● WORK REQUIRED
This exercise asks for every line of the material that contains the word "which".

● THE INPUT

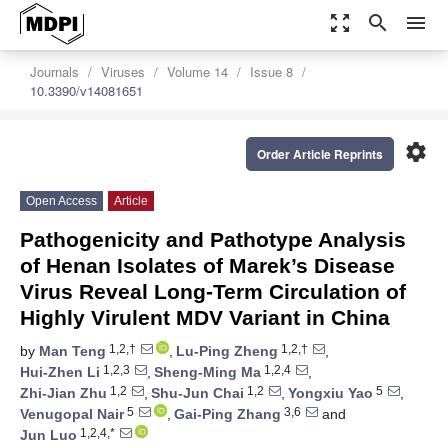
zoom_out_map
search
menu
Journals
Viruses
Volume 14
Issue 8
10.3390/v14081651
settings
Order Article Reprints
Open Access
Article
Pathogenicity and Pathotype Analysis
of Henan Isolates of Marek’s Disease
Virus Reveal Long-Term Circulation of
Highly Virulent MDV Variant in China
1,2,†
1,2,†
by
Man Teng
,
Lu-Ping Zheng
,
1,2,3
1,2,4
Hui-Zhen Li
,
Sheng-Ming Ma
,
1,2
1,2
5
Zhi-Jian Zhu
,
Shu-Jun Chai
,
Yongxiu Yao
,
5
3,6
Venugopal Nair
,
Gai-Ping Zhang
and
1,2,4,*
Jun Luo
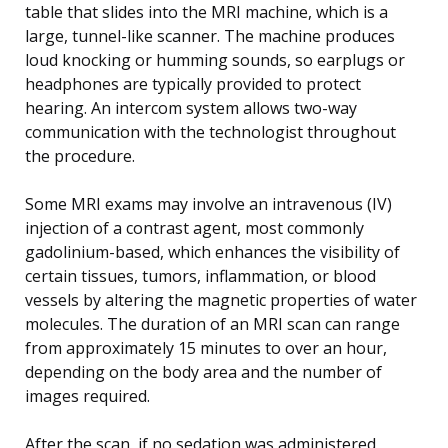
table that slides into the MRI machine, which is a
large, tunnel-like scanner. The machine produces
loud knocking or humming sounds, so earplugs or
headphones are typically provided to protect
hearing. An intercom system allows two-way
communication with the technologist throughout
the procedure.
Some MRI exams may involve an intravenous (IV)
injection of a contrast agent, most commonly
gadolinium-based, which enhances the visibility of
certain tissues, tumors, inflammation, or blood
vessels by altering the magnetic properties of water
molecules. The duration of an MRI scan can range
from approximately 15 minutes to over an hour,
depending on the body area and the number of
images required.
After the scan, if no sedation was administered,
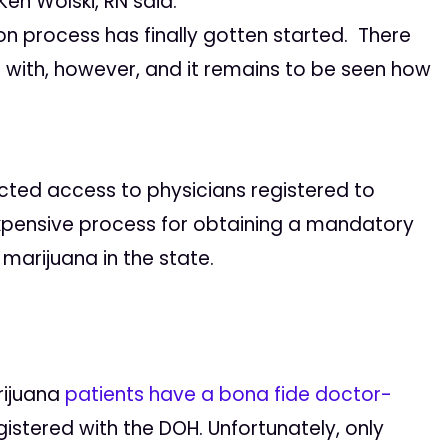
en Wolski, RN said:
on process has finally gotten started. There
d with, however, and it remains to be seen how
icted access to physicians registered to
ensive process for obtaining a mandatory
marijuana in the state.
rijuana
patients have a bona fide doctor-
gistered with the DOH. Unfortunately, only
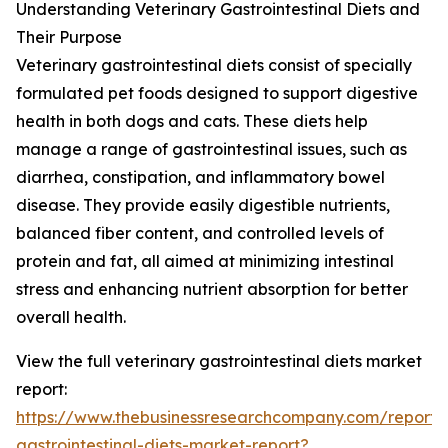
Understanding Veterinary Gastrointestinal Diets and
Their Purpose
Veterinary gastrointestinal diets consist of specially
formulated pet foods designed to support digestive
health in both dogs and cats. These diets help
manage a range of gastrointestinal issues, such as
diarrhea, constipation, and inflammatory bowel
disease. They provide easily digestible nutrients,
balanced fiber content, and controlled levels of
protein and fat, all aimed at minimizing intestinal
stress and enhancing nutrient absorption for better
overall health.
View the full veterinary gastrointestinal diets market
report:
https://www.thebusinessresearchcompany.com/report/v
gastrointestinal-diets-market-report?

* * *

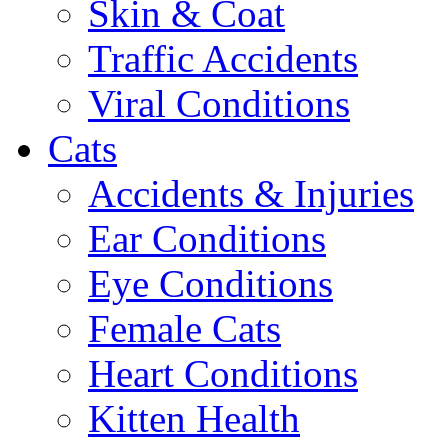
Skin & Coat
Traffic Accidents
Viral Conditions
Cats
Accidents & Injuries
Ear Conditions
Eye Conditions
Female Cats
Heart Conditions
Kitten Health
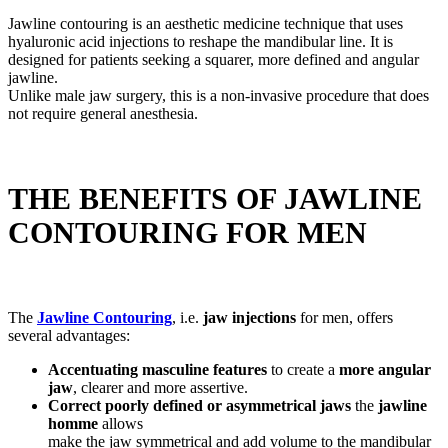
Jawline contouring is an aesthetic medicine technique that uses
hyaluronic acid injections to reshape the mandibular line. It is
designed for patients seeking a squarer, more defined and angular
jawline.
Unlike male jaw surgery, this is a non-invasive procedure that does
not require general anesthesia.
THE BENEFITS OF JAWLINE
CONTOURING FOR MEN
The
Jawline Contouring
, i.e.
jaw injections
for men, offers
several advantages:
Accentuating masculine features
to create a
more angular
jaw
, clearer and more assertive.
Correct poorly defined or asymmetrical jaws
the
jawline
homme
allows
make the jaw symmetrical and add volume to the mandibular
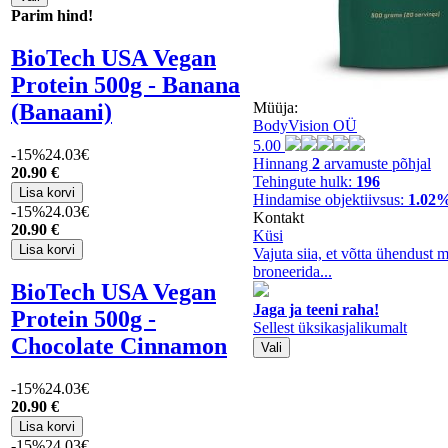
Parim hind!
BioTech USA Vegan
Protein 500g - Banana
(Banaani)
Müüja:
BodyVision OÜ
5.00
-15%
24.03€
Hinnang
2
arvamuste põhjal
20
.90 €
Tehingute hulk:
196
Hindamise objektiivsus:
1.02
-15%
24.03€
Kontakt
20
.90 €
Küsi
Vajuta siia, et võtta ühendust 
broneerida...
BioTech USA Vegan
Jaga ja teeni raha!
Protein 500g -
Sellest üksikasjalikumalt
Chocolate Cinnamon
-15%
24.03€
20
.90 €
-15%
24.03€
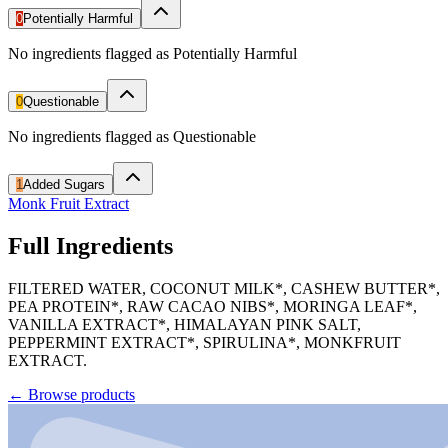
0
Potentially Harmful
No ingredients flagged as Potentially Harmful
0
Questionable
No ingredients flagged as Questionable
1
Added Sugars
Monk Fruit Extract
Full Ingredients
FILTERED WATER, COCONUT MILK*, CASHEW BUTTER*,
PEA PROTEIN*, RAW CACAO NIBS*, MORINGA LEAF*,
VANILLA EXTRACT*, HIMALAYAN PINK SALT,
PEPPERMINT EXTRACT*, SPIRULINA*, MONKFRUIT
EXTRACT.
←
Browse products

● TASK ANSWER
table that slides into the MRI machine, which is a
gadolinium-based, which enhances the visibility of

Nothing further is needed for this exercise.